Bjarte Breiteig: "Meine fünf Jahre als Vater"
Aus dem Norwegischen von Bernhard Strobel
Luftschacht Verlag, Wien 2016
319 Seiten, 24,20 Euro
Ein erschreckend gewöhnlicher Täter
In seinem ersten Roman erzählt Kurzgeschichtenautor Bjarte Breiteig von einem Mann, der eine fatalen Tat begeht: den sexuellen Übergriff auf ein Mädchen. Mit seinem Buch wirft der Autor brisante Fragen auf.
Eines Abends, die Familie sitzt beim Essen, bekommt der Ich-Erzähler, der knapp vierzigjährige Autor, Martin Besuch von der Polizei: Ob er eine Selma Strøm kenne, vier Jahre alt? Sein Auto sei am vergangenen Sonntagabend vor ihrem Haus gesehen worden. Martin streitet das ab, aber er lügt. Nachdem er nämlich seine an Alzheimer erkrankte Mutter besucht hatte, fuhr er tatsächlich zu diesem Haus: Er hat mit Selmas Mutter Lillian ein Verhältnis.
Die Polizei sagt nicht, worum es geht, aber schon früh erlangen wir durch Martins sonderbare Andeutungen Gewissheit, dass es um Missbrauch gehen muss.

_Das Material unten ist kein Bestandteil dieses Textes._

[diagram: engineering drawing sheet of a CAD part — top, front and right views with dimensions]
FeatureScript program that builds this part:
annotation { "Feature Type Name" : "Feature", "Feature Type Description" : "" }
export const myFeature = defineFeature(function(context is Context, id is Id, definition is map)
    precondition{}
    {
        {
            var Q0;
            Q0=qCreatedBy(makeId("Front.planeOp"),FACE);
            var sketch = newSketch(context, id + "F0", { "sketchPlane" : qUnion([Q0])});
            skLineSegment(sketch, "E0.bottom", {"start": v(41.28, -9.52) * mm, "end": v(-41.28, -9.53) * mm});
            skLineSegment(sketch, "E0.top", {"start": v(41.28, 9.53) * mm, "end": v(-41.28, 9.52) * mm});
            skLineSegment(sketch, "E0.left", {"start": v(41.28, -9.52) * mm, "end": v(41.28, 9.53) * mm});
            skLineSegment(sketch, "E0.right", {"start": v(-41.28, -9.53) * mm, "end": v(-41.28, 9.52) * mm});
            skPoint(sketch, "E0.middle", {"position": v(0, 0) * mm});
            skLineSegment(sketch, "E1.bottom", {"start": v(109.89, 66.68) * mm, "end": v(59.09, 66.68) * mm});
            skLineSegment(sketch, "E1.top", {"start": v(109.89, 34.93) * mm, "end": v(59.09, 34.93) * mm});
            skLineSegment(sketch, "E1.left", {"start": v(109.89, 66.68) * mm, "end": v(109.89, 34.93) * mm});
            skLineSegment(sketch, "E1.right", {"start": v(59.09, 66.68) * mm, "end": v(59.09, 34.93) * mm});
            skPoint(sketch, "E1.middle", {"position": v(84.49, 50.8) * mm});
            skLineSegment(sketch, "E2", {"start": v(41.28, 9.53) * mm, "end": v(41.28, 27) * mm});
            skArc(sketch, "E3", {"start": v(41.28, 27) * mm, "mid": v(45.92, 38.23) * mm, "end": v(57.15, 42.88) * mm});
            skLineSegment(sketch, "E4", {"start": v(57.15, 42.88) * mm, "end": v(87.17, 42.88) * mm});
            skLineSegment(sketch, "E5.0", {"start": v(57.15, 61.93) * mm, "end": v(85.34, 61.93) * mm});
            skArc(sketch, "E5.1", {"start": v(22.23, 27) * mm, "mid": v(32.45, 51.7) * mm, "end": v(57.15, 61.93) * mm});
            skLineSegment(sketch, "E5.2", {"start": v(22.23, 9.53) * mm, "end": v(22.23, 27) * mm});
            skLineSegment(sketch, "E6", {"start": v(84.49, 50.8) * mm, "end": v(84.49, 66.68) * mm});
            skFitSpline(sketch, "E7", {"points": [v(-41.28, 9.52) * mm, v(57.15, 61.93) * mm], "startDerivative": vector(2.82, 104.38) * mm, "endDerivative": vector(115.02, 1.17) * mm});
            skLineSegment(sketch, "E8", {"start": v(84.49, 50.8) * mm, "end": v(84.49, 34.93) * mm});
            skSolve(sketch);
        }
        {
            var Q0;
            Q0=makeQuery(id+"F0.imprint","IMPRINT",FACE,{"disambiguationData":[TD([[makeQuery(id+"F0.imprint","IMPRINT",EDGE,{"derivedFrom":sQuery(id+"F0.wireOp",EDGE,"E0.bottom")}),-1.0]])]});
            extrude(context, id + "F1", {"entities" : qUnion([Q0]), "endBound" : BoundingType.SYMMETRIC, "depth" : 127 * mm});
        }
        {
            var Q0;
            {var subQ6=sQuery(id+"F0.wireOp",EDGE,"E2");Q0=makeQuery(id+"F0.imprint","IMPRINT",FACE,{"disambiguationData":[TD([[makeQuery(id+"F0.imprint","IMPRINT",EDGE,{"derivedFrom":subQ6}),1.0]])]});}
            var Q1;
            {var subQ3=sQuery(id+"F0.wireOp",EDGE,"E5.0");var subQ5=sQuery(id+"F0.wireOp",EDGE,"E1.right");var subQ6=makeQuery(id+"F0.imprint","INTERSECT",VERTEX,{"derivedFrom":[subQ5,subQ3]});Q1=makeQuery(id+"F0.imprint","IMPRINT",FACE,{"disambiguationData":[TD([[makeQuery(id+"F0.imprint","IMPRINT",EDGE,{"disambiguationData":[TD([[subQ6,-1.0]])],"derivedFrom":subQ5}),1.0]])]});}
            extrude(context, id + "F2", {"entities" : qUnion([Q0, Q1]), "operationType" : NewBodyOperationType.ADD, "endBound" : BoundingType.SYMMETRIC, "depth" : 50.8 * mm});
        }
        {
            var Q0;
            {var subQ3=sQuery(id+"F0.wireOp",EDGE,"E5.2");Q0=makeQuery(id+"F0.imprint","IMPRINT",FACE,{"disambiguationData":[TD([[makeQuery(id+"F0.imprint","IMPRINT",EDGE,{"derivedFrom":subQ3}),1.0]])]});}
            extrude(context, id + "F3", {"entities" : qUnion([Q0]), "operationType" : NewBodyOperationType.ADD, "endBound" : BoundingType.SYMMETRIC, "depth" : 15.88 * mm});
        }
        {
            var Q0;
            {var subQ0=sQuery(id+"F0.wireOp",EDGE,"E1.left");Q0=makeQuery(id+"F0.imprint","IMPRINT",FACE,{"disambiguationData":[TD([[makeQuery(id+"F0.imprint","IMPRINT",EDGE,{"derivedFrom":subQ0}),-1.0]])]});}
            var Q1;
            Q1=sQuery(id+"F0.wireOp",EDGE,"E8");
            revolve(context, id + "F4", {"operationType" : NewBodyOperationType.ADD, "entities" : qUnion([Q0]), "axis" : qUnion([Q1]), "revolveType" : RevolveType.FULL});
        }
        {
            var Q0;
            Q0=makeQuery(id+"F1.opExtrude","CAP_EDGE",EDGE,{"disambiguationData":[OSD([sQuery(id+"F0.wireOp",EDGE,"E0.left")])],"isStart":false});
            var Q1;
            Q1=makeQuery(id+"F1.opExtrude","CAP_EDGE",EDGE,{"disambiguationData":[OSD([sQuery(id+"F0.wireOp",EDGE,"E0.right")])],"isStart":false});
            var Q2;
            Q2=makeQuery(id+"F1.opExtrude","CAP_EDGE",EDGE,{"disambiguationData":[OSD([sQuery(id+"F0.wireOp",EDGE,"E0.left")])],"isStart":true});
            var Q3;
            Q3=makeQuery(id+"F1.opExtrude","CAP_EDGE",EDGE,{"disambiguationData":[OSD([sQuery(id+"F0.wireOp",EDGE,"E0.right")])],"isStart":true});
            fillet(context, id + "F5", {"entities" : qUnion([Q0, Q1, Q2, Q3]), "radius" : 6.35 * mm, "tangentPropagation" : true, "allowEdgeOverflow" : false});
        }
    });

Der Besuch der Polizei und sein Schuld- und Reuegefühl sind der Anlass einer tiefen, schonungslosen Analyse seiner selbst und seiner Beziehungen zu seiner Geliebten Lillian und seiner Frau Gina, zu seiner Umgebung überhaupt.
An der Grenze zur Persönlichkeitsstörung
Delikat wird die Sache zudem dadurch, dass Gina, mit der er zwei kleine Söhne hat, und Lillian enge Freundinnen waren und wieder sind. Und damit nicht genug: Martin ist früher schon einmal mit Lillian zusammen gewesen. Lillian war dann mit einem Autor liiert, der sie verlassen hat; Selma ist ihre gemeinsame Tochter.
Martin ist kein krankhafter oder gewalttätiger Pädophiler. Aber er ist ein labiler Mensch, er erkennt etwas "Dunkles" in sich, er ist launisch, übersensibel, schwärmerisch und depressiv. Er weint schnell, er spricht von seiner "femininen Seite". Wenn es schlimm kommt, hat er Panikanfälle und Albträume.
Bjarte Breiteig schildert diesen Fall eines Mannes an der Grenze zur Persönlichkeitsstörung mit der ihm eigenen klaren und unaufgeregten Sprache. Die Personen haben alle mehr oder weniger ihre (psychischen) Probleme, aber sie sind nicht "abartig", sondern plausibel, lebendig, erschreckend gewöhnlich.
Im Halbschlaf unsittlich berührt
Martin stellt sich schließlich selbst und wird verurteilt. Er hat seine Kinder und die beiden Frauen verloren, er ist jetzt kein Vater und kein Partner mehr. Er hat die kleine Selma nicht vergewaltigt, aber sie im Halbschlaf unsittlich berührt. Doch wurde die Sache durch den Prozess und die forschenden Fragen der Ermittler für sie nicht womöglich noch schlimmer? In unserer Zeit des schnellen Urteils, des schrillen Aufschreis und der arglosen Zensur ist Breiteig ein ziemliches Wagnis eingegangen. Sein Ich-Erzähler Martin sieht seine Schuld ein, stellt aber Fragen, die nicht allen gefallen dürften.